I don’t usually write in public about my life or my thoughts therefore I don’t know exactly what to say right now but first, I want to apologize for not reply the asks from last month and this one, for those who cares about sending good messages about my arts and I’m not even able to say thanks, I’m truly sorry :(
In August I wanted to upload a lot of new drawings but… I think I’m a positive person who doesn’t affect negative stuff, I always smile and I’m very optimistic and it’s not because I want to show that I’m strong, I’m just like this. My dog was very ill in May and since then she has been under treatments. I don’t know which month is in other countries but here, August is the worst month for old (humans and dogs too). When August ends we usually say “Pasé Agosto!” -“I passed August” (it’s a way to say “I survived the worst month of the year”) and I wanted to say this for my dog… she was even worst ( I stayed next to her all the days, that’s why I didn’t finish drawings and after a week with the same drawing it was so boring for me). Titi – my dog - and we spend a lot of great moments and sad ones together; she wasn’t only hunger, she passed for a lot of many things just like us and she was very happy after we stabilize years ago. I didn’t realize until now that she was a really important part of our lives and now that she’s gone it’s like a part of us died too, everything went with her. It’s a part of our lives that doesn’t embarrassed us, it strengthened us, I have no idea how to explain it, I don’t know if there will be someone who understands me… Before my dog died we were all together in the house - is quite strange because my father works at the weekend and my sister doesn’t live here), when she stopped breathing everybody was crying, except myself. I didn’t want them to see me crying for everything that I already say but also because once, my mom and my other sister saw me crying -after reading a “letter” - and they also started to cry (because they saw me and it was really weird haha), I didn’t know what would happened if they saw me but, now I think that not crying that day wasn’t a really good idea. Now I’m really scared to go to the kitchen at night because I want to open the door and check my dog, and I know that she is not here…
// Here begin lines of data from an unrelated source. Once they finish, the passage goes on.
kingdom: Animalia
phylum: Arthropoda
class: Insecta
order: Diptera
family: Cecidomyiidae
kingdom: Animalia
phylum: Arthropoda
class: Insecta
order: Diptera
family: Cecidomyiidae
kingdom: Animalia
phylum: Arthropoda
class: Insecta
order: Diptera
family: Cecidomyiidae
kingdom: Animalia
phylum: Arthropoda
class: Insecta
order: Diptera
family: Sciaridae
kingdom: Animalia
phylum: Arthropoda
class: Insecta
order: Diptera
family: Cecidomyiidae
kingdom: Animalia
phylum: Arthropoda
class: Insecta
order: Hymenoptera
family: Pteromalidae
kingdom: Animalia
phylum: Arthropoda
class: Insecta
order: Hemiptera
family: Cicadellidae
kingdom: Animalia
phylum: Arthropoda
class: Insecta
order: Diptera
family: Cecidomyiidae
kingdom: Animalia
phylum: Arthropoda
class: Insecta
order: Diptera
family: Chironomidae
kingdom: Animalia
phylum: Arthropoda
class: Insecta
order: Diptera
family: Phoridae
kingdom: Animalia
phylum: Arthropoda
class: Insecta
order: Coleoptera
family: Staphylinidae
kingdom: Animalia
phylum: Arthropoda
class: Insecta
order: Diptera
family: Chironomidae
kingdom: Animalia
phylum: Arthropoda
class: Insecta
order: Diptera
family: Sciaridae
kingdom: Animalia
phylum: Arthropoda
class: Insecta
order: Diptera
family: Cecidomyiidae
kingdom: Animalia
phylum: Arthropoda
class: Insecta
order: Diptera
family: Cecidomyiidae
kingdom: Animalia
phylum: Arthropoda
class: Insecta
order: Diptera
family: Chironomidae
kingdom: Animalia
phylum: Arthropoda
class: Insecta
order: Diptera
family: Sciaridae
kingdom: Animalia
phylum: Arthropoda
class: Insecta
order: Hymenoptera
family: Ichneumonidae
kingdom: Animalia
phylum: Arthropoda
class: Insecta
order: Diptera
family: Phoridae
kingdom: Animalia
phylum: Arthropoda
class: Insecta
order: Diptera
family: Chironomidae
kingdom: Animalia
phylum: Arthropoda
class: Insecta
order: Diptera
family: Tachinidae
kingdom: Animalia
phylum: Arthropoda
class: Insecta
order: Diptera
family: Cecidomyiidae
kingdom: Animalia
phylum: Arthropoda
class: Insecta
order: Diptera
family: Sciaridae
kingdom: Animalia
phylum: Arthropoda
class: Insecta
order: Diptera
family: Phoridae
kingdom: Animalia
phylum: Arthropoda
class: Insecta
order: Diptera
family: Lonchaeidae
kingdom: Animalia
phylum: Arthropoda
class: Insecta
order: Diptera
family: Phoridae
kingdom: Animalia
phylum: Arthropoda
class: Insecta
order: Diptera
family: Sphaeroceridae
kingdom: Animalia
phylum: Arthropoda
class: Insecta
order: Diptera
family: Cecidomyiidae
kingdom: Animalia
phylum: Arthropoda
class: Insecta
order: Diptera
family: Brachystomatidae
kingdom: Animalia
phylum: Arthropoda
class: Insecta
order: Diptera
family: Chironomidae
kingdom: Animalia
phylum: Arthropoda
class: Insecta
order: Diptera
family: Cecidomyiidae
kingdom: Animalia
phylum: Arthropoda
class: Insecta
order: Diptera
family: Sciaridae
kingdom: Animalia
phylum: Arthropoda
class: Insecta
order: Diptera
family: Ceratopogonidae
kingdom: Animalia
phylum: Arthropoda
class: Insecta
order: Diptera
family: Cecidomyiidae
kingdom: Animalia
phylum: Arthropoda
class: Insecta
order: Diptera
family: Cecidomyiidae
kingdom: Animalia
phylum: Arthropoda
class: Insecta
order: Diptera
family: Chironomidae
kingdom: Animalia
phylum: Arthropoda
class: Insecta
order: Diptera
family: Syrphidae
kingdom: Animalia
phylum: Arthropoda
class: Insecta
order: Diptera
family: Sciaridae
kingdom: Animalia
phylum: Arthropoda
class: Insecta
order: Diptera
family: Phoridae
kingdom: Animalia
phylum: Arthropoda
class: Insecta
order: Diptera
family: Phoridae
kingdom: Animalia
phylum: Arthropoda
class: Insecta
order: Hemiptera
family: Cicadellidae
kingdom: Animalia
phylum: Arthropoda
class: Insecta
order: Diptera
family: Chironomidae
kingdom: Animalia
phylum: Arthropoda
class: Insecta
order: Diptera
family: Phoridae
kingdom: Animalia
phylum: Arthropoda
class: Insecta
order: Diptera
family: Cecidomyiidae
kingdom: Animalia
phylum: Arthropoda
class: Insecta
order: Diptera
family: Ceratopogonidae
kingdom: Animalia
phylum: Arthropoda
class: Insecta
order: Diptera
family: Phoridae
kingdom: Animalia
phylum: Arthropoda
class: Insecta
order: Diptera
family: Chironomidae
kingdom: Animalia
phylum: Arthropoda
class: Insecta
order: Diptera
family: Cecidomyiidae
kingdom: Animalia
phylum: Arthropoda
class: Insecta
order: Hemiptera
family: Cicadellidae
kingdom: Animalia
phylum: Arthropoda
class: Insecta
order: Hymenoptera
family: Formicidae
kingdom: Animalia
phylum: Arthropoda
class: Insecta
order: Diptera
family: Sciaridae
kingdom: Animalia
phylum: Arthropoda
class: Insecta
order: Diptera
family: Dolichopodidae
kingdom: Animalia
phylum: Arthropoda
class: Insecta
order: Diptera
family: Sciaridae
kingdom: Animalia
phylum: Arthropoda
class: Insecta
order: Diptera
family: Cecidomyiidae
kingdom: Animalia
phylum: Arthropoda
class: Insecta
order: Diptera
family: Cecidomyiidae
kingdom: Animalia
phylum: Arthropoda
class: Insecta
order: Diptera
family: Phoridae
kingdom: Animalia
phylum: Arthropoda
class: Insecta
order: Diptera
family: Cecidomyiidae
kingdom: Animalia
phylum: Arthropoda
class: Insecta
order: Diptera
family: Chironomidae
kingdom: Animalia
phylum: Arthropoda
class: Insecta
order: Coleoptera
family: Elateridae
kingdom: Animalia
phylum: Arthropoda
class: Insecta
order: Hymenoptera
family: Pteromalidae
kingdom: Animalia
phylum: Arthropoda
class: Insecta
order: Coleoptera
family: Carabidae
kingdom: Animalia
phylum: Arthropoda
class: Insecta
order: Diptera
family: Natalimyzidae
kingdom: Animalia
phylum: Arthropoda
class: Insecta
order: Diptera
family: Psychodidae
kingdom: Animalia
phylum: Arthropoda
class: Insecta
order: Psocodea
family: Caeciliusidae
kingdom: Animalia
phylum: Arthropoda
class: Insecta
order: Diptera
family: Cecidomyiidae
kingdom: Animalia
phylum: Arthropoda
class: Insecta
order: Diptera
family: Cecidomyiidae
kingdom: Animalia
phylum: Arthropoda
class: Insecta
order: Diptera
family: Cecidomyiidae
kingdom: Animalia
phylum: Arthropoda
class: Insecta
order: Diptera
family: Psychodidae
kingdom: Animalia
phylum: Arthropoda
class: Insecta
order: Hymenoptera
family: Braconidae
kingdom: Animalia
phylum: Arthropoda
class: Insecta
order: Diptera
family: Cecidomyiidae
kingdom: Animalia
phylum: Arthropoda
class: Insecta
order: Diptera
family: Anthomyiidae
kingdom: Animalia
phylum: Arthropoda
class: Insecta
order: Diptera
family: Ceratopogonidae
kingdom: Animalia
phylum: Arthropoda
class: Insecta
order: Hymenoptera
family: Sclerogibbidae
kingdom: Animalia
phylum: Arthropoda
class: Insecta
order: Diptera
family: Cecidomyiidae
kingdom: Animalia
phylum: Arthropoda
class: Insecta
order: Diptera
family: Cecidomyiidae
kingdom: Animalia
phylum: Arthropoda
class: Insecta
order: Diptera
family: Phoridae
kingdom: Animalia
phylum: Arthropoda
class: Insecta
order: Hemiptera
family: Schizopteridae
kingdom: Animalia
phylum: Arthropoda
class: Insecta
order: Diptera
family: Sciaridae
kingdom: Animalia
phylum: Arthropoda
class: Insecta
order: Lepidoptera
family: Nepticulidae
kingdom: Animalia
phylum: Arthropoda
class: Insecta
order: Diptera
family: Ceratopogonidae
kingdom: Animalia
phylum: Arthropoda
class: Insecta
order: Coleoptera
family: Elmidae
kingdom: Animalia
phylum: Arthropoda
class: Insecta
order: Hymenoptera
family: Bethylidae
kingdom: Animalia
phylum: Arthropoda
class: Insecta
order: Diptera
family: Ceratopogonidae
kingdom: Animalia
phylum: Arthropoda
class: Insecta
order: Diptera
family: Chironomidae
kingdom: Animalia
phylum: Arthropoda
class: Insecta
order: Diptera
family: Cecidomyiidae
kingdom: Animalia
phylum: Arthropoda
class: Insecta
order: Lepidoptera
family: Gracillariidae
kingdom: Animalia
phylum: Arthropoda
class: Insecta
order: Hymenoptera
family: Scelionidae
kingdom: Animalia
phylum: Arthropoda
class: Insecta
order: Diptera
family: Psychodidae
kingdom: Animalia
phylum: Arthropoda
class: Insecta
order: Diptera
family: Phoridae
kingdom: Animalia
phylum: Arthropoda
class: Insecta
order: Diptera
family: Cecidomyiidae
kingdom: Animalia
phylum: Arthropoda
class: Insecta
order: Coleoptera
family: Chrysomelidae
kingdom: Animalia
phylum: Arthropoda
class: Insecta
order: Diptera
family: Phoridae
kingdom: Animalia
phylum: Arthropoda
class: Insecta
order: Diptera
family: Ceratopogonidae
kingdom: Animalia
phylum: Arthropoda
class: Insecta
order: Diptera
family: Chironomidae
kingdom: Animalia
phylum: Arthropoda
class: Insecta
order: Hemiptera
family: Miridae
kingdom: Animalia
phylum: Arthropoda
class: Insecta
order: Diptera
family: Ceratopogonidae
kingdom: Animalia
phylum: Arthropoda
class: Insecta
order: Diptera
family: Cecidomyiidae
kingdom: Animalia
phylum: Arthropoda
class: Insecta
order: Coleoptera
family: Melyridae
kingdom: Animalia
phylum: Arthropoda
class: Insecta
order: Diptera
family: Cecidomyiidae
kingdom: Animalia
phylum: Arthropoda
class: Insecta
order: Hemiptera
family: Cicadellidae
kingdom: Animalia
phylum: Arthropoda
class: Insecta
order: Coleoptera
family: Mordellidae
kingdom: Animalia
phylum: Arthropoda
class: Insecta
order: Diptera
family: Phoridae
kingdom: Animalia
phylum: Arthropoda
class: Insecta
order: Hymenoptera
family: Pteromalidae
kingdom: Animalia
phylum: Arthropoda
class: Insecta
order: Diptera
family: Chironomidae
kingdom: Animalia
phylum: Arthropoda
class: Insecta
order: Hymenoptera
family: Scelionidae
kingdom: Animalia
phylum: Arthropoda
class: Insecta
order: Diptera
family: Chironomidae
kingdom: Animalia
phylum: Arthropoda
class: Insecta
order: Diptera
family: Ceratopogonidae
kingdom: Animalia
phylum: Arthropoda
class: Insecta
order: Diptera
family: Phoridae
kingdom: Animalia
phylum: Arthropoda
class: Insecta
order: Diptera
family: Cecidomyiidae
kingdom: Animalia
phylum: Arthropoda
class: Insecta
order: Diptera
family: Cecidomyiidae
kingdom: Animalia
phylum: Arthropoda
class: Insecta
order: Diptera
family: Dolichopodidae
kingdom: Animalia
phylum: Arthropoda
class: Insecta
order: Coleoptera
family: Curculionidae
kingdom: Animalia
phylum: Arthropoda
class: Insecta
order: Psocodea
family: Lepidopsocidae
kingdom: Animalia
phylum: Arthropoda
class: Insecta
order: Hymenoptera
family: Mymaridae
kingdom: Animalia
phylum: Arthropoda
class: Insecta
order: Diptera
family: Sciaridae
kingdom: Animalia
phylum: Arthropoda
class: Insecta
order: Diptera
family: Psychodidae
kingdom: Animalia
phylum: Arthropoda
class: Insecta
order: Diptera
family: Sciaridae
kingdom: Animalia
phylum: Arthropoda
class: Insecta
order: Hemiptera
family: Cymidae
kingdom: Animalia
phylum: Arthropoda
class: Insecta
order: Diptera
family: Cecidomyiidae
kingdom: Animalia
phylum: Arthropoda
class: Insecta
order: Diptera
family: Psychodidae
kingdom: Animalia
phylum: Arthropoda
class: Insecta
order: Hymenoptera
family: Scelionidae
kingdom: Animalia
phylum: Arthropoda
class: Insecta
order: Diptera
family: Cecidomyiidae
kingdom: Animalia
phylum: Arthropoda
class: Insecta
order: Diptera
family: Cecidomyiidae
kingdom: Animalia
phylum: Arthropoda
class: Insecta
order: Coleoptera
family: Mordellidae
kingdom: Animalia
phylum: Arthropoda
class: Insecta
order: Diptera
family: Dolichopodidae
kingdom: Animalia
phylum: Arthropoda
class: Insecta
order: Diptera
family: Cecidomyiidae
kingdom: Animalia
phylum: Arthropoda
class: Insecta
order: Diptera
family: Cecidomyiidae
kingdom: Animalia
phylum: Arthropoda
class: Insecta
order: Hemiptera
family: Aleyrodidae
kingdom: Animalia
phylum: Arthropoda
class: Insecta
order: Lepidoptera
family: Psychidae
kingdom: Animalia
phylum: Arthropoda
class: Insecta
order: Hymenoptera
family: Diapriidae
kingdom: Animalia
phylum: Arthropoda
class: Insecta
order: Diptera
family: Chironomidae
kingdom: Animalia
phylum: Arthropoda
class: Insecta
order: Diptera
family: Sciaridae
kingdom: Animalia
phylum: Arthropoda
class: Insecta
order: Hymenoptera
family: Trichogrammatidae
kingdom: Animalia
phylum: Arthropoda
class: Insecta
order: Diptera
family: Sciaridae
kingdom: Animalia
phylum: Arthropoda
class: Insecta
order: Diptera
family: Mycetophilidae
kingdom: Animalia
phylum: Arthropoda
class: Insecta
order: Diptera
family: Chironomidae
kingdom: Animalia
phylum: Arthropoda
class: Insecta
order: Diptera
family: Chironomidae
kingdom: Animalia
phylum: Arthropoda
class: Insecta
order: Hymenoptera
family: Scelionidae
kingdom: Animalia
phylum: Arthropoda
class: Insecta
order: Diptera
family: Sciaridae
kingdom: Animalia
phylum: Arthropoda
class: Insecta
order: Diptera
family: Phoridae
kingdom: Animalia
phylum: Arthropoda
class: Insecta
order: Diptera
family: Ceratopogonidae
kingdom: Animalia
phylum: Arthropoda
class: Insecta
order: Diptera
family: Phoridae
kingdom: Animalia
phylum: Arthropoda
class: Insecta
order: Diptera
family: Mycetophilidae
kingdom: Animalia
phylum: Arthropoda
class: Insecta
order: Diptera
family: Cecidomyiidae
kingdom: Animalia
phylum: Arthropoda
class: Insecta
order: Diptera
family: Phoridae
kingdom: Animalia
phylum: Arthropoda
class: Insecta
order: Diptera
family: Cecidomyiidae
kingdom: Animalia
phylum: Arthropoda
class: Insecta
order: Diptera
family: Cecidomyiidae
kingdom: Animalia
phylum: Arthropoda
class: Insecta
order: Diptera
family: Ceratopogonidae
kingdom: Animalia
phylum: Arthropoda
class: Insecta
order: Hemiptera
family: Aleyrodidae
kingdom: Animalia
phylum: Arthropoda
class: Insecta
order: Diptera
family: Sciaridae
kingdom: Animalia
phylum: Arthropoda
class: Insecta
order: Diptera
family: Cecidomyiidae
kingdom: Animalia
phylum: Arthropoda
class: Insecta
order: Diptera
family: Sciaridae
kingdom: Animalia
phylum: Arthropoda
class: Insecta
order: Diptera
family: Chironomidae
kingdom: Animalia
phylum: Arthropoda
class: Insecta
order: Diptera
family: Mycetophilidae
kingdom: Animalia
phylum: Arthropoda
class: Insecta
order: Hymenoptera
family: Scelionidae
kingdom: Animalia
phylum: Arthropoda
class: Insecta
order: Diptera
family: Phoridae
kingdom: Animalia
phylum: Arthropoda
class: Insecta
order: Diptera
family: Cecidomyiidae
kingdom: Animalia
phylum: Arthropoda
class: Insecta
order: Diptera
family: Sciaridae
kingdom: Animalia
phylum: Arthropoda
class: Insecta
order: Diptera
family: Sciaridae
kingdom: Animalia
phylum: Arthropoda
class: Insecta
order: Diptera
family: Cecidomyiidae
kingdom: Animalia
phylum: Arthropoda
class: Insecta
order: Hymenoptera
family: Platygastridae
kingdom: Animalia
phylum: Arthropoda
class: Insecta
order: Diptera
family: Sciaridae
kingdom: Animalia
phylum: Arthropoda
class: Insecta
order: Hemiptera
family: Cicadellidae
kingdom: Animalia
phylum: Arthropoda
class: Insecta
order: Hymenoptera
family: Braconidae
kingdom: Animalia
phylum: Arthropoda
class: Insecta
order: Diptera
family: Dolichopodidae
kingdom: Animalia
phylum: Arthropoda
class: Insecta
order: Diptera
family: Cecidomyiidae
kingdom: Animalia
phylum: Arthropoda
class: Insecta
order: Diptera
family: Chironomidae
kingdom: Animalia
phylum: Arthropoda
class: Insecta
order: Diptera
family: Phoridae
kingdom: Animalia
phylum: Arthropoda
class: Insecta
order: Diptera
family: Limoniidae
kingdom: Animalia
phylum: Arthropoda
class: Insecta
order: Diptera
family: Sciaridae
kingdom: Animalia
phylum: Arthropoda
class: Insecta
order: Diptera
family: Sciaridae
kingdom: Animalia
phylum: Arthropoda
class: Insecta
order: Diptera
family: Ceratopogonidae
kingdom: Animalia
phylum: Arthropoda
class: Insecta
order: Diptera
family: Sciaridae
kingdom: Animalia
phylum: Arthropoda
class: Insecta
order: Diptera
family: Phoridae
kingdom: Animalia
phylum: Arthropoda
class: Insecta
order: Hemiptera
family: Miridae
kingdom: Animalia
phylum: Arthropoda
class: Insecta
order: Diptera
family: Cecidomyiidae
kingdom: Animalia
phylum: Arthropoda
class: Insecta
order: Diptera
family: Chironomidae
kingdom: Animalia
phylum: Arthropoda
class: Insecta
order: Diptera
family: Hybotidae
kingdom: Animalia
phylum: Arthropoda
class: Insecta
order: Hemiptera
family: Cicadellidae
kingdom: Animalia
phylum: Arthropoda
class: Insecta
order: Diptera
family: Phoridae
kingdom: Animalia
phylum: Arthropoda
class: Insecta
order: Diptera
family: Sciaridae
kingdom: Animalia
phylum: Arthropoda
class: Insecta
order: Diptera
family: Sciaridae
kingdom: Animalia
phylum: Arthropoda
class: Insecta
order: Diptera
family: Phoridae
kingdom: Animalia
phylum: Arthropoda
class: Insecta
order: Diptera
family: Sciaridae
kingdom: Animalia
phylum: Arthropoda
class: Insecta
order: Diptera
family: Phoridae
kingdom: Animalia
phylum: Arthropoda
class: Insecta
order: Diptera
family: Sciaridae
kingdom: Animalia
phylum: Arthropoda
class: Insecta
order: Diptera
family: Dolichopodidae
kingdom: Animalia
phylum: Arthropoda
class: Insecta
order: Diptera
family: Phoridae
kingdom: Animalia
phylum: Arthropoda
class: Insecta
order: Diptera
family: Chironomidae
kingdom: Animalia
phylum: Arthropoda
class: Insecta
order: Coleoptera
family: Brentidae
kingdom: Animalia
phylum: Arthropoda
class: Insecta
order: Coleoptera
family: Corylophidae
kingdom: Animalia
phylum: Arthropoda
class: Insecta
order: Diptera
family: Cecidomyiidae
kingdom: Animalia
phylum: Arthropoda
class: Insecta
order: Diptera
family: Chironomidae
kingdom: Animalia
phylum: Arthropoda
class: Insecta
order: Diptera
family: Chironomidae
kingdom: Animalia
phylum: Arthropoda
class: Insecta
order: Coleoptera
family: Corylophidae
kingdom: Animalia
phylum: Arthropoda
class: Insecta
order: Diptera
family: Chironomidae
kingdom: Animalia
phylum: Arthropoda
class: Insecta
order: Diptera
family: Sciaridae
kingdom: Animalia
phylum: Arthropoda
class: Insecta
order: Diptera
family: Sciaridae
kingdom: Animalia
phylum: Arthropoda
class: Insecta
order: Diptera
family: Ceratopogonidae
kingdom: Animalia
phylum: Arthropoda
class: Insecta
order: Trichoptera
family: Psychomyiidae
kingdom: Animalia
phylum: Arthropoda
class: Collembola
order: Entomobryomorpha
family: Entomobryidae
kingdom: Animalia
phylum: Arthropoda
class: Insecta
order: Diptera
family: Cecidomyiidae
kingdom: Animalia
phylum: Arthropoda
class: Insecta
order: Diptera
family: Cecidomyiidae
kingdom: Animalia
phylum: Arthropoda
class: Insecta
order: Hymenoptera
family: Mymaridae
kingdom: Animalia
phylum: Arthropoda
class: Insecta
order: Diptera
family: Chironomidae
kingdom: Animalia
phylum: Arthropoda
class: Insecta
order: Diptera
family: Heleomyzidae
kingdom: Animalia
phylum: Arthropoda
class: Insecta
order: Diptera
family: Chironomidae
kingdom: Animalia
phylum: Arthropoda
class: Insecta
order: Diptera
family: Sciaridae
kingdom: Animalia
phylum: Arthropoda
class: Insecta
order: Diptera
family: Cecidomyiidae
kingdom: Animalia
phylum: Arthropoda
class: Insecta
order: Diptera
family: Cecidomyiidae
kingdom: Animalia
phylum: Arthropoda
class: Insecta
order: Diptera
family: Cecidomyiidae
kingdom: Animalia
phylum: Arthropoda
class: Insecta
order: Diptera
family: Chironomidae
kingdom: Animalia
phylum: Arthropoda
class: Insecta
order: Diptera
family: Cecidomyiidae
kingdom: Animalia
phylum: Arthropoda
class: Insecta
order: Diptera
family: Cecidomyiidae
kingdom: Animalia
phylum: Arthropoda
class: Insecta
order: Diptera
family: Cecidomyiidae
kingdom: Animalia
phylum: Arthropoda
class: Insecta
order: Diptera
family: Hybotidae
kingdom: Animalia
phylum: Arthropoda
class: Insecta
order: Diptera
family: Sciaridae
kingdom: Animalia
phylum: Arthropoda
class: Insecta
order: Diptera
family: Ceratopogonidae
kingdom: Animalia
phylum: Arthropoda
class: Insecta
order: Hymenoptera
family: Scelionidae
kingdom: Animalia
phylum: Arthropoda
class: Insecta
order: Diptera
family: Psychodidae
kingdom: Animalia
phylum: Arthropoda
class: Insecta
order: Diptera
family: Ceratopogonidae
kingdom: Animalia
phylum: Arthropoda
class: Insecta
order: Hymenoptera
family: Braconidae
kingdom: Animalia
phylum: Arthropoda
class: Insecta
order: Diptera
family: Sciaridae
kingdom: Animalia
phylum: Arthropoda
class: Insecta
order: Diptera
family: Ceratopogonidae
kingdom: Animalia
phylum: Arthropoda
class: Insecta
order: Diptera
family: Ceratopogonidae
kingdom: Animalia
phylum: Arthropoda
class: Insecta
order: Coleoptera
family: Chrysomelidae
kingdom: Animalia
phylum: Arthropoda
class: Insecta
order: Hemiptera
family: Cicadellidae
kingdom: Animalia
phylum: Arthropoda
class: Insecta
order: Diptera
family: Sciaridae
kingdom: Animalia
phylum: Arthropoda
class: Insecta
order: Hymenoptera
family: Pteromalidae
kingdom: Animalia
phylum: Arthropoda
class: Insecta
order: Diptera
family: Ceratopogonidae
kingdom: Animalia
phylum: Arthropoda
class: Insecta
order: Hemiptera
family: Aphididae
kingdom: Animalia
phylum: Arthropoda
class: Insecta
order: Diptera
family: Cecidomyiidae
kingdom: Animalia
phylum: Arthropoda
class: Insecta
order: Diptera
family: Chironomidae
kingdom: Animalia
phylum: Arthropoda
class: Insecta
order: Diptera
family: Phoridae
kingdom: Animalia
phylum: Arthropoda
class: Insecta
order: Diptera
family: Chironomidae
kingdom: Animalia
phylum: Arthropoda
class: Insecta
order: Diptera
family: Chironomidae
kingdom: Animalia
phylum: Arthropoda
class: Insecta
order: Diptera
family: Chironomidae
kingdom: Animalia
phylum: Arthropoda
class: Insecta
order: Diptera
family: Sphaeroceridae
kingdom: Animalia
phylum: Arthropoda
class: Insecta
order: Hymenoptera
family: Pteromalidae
But anyway, now I’m better and I can continue my unfinished drawings and upload more ~
Oh wait, let me explain this before I forget. A week before Titi died there was a videogame event (I think is one of the most important/biggest events of South America) All the tickets were sold out so I tough that buying a cheap ticket and play Super Smash Bros and Hyrule Warriors was totally impossible but the last day of this event, a former high school classmate won two tickets in a raffle and she invited me! IT WAS SO AMAZING! I didn’t pay and I played SSB – I lost – and Hyrule Warriors yeessssssss and now I’ve a reusable shopping bag of skyward sword??? I’m going to buy bread to Skyloft! (??
Thanks for reading :’)
Nunca, pero si lo dibujara creo que sería algo así (?